The most immediate impact of the new refinery, however, is likely to be on the domestic market for refined products and fuels. The current 12,000 bpd BSP refinery at Seria falls well short of meeting local market demand. In 2011, domestic consumption of petrol (of varying grades) reached 323m litres with a value of BN$152.9m ($119m), according to the JPKE.

In the same year, domestic diesel consumption reached 329m litres with a value of BN$149.6m ($116.5m), while jet fuel consumption was 133.3m litres with a value of BN$137m ($106.7m). Premium petrol consumption has been growing steadily, increasing by 5.9% to 1.55m barrels in 2010, the latest year for which statistics were available. Similarly, diesel increased by 10.04% to 1.85m barrels and jet fuel increased by 23.3% to 820,000 barrels in the same year.

As such, Brunei Darussalam’s current refining capacity is inadequate to meet demand. In April 2012 the Brunei Economic Development Board released a statement saying that BSP, BSM and Zhejiang Hengyi have signed a memorandum of understanding regarding the supply of crude oil to the refinery and the off-take of refined products into the domestic market. BSM is the sole oil marketing company in the Sultanate and is responsible for the distribution of refined products in the local market, including petrol, diesel, Jet A1 fuel, LPG, lubricants and bitumen.
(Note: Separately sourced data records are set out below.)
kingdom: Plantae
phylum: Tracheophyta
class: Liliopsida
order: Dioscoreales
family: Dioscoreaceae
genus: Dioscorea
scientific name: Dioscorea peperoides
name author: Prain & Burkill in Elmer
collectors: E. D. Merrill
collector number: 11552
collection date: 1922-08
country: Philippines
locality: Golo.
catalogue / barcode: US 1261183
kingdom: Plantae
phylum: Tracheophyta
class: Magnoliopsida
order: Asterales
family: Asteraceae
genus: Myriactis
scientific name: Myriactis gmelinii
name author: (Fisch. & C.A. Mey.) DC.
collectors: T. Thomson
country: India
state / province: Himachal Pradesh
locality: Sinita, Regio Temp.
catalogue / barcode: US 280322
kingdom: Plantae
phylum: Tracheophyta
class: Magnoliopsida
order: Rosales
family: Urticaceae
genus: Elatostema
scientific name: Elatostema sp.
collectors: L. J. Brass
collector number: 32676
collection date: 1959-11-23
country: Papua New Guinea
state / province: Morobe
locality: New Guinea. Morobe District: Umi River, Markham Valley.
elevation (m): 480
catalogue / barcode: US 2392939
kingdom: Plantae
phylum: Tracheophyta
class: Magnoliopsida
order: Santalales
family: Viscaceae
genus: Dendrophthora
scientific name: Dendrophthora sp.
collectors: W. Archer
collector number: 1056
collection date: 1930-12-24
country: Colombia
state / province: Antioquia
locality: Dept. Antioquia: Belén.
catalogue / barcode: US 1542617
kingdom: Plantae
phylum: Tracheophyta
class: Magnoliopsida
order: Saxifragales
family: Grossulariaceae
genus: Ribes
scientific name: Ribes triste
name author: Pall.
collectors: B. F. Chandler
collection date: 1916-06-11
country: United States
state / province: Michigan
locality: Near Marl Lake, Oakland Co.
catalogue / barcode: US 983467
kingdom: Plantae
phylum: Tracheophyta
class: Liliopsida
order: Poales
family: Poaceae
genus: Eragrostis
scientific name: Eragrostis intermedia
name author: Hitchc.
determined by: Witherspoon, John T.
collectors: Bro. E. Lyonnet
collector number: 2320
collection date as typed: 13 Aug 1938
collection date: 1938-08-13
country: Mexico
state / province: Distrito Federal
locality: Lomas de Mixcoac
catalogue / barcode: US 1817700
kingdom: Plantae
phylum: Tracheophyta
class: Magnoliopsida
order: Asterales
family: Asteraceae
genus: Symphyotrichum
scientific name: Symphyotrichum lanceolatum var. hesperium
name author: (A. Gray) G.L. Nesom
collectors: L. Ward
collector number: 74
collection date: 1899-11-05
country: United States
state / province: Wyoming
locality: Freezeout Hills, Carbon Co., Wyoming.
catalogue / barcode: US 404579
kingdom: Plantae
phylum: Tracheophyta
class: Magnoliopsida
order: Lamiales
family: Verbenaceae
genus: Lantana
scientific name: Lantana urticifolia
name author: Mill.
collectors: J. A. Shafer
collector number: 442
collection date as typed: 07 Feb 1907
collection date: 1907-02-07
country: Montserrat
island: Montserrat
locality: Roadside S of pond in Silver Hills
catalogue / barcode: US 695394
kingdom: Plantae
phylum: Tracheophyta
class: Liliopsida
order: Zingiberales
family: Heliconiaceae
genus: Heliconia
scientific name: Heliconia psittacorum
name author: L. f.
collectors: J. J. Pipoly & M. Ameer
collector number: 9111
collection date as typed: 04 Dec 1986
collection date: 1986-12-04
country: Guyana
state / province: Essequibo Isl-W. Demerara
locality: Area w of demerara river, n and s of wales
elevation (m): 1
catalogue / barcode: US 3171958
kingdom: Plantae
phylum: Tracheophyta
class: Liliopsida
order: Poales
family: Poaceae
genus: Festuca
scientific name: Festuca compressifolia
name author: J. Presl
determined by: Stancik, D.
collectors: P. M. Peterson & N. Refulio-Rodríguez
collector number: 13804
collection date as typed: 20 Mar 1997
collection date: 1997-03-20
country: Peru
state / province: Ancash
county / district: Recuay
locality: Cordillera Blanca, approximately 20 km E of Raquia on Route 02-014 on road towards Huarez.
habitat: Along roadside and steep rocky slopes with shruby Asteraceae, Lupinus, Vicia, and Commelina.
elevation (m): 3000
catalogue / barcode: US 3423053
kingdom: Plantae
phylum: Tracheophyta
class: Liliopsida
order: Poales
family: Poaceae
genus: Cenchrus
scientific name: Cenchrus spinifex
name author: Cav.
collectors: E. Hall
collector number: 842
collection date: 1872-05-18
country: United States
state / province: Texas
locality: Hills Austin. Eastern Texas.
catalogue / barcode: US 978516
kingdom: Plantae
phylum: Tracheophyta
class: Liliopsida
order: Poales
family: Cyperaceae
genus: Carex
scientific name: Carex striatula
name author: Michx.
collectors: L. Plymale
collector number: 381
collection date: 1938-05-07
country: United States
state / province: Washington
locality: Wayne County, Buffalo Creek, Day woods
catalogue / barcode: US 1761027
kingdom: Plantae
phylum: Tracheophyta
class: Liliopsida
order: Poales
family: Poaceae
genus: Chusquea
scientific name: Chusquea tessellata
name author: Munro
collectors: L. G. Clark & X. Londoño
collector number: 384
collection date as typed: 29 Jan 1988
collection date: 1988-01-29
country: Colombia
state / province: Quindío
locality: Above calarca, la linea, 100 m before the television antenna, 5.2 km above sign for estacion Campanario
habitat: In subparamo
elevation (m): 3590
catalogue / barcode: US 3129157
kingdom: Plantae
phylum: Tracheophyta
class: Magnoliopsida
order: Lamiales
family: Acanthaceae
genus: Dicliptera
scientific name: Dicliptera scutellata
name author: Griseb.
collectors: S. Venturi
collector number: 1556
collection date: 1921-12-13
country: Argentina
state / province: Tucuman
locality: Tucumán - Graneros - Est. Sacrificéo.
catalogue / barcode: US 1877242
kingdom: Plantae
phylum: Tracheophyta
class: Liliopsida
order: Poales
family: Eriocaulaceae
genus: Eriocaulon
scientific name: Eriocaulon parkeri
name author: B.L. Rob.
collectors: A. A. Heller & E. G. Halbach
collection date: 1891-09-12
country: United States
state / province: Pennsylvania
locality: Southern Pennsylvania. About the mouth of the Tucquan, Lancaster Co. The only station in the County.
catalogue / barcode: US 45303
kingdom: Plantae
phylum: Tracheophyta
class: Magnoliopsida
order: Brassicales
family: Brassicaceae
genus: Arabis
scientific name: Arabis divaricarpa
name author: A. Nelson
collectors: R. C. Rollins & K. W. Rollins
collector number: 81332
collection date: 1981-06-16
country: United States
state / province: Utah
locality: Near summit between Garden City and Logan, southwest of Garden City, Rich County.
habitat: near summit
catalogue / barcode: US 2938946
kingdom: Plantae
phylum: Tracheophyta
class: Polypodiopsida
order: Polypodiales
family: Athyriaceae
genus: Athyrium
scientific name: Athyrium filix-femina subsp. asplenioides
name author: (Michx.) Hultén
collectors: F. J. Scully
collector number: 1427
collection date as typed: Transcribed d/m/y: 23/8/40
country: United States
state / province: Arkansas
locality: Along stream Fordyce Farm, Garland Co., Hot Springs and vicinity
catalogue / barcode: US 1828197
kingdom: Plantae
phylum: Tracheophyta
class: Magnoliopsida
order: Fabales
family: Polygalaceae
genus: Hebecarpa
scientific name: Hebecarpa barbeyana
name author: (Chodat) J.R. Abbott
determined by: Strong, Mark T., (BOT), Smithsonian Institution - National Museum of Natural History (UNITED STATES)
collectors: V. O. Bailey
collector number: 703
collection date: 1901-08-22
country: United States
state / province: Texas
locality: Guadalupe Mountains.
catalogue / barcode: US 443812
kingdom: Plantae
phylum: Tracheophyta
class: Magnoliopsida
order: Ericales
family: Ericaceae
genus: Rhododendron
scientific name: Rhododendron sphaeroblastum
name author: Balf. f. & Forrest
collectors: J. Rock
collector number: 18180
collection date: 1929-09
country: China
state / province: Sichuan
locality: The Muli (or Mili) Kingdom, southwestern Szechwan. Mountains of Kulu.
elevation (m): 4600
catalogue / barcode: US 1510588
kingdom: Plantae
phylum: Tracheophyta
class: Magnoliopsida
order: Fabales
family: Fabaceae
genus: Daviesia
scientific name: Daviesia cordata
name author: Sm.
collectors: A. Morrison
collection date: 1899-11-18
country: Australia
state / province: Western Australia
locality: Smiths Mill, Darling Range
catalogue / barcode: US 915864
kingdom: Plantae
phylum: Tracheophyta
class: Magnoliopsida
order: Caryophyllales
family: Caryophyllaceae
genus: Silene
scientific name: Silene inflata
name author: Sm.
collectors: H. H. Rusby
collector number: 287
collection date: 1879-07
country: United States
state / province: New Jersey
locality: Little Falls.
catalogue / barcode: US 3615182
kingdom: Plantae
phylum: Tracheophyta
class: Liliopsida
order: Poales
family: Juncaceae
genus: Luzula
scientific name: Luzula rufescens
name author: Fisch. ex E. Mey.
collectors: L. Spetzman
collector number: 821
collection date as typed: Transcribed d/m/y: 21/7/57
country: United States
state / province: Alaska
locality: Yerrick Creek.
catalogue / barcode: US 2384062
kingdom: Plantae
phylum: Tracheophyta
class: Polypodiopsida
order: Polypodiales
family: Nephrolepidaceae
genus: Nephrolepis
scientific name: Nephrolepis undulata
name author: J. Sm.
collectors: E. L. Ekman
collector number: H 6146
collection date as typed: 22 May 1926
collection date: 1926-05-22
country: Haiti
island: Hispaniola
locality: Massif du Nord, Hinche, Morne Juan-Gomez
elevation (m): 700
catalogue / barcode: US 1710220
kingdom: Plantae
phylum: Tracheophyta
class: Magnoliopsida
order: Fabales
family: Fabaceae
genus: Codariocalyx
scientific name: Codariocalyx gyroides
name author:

BSM is a 50:50 joint venture between the government and Shell International. It sells its products at a heavily subsidised price, but maintains margins through a subsidy recovery programme. Fuel is sold at an average price of approximately BN$0.50 ($0.39) per litre. The company sees sales growth of 2% per annum in the market, a trend directly tied to population growth. BSM currently has 38 petrol stations (set to increased to 41 within the next five years) and 22 tankers for distribution in the country.

OUTLOOK: In many respects, the energy sector remains outward facing; the country leans heavily on hydrocarbons for export revenue. As such, the government is pushing hard to maximise output, a strategy that involves bolstering production from existing fields and ramping up the search for new ones. While the initial results have been mixed, the authorities remain confident the country can produce oil and gas up until at least 2050. Although the main focus remains on maximising income from oil and gas, the government is also looking to leverage its long history in hydrocarbons to explore opportunities overseas and to develop a distribution hub for refined products at home. This should not only boost revenue further, but provide opportunities for both local firms and labour to play a more active role.